Síndica do prédio onde mora%2C Maria Orlanda sente falta das crianças no playJosé Pedro Monteiro / Agência O Dia

“O ideal dessas superestruturas modernas é que elas atendem a toda a família, com segurança, economia e diversidade de lazer. Esse é o diferencial na hora da compra”, analisa Márcio Pegado, da Julio Bogoricin.

Pelo andar da carruagem, quem sabe as próximas edições de dicionários da Língua Portuguesa definam playground como “espaço reservado para o recreio de pais e filhos, com brinquedos para todas as idades”. É esperar para ver.

?'Tendência só não pode ser opção ao medo do mundo'

?O psiquiatra Elson Mota, da Clínica de Medicina e Comportamento, analisa a nova tendência e afirma que pode ser uma alternativa na questão da praticidade exigida nessa época de ansiedade e falta de tempo. Mas alerta para o perigo de as pessoas verem nessas superestruturas de playground uma opção ao medo do mundo.

“Se a escolha for pela convivência nesses espaços, que elas possam de fato realizar e cultivar essa convivência, sem perder de vista as possibilidades que existem fora dos nossos muros de segurança. Mais uma vez, equilíbrio é tudo”, pondera Mota.

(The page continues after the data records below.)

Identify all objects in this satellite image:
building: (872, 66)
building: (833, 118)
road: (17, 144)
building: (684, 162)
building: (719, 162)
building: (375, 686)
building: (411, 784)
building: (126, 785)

Professora da PUC-RJ, a psicóloga Teresa Negreiros acredita que o exercício da criatividade infantil não se encerra por causa da internet.

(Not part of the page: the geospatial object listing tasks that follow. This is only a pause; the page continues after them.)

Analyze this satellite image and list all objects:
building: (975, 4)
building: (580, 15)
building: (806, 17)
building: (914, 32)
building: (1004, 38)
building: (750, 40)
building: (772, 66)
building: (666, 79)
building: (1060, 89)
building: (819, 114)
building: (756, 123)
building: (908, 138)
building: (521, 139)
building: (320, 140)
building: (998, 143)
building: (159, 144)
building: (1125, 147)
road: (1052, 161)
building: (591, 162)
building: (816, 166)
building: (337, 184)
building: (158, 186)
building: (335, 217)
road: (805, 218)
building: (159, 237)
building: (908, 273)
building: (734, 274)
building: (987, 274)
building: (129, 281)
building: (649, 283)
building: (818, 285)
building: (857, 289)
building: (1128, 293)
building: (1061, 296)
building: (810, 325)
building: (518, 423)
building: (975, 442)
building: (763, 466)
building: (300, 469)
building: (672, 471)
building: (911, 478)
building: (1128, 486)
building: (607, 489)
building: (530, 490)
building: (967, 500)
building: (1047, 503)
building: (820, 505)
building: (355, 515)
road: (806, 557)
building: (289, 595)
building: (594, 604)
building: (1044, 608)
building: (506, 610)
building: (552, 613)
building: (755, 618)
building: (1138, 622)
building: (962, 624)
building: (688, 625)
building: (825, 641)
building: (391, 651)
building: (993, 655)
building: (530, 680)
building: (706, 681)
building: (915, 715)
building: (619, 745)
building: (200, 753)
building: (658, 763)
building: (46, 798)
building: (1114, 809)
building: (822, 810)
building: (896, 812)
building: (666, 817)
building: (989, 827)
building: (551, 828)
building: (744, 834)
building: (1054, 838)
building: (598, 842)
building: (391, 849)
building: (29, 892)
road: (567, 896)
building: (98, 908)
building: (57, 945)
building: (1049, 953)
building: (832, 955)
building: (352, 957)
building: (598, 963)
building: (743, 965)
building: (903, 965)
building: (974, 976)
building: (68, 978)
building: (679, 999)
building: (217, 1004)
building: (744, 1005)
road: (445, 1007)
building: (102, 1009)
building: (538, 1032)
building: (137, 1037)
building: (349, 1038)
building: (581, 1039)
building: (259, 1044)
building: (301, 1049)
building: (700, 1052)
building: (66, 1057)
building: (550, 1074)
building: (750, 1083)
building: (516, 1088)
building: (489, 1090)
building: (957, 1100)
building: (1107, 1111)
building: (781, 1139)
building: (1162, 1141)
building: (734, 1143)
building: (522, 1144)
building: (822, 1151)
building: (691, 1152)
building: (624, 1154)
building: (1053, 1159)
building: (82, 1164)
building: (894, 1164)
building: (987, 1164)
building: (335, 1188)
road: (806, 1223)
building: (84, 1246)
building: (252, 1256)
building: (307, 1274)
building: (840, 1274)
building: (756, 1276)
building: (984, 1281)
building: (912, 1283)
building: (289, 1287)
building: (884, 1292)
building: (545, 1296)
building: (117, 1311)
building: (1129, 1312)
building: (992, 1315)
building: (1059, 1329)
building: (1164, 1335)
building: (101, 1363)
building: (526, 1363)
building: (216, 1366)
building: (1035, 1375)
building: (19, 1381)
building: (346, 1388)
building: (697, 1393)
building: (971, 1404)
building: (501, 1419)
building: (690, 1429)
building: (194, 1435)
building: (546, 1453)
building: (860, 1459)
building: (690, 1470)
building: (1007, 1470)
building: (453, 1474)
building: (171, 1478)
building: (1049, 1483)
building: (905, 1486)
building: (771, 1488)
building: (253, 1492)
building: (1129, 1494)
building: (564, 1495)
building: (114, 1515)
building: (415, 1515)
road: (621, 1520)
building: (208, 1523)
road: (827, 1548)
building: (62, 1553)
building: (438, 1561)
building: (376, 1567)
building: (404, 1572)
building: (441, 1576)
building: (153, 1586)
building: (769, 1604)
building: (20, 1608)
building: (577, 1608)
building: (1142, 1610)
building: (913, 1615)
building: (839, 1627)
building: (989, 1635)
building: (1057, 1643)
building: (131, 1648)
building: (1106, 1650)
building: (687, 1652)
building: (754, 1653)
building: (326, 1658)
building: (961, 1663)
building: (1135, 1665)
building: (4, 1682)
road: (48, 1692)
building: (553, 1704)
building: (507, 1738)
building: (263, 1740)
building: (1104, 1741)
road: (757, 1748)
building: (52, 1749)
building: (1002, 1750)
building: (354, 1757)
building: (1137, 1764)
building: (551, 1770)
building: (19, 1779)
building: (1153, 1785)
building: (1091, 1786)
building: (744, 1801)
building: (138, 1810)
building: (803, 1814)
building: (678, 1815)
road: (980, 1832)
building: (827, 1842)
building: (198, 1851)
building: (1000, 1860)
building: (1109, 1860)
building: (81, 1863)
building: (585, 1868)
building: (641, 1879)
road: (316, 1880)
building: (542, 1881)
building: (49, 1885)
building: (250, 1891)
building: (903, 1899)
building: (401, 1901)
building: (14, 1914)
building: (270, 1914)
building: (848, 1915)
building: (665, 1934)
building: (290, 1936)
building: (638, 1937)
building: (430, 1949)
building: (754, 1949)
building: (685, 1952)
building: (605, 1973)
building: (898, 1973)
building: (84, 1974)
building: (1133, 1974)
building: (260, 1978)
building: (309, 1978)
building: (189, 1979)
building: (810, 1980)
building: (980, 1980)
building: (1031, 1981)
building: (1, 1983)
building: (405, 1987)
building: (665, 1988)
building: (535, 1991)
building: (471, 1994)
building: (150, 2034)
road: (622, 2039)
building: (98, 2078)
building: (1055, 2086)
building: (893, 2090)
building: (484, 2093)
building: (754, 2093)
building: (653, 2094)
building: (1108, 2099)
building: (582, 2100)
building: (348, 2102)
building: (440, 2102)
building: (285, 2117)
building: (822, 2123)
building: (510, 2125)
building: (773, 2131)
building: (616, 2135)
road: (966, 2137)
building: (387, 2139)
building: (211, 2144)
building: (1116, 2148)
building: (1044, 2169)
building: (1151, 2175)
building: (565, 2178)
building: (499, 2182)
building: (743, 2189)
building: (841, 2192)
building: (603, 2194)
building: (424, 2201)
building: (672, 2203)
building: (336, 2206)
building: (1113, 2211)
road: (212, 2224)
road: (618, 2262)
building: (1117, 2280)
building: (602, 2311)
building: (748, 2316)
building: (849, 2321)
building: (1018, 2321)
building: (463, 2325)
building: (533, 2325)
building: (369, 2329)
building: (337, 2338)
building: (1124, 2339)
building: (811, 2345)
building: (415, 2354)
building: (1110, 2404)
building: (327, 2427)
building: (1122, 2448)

“É apenas uma nova cultura, uma mudança de direção. A infância também mudou. As crianças agora viram adultas mais precocemente e já não precisam mais de tanto espaço para brincar. Por outro lado, na atual dinâmica da família, os pais ficam menos na companhia dos filhos. É natural que busquem formas de lazer que incluam a todos, como forma de compensar a falta de tempo para estar com os filhos”, diz Negreiros.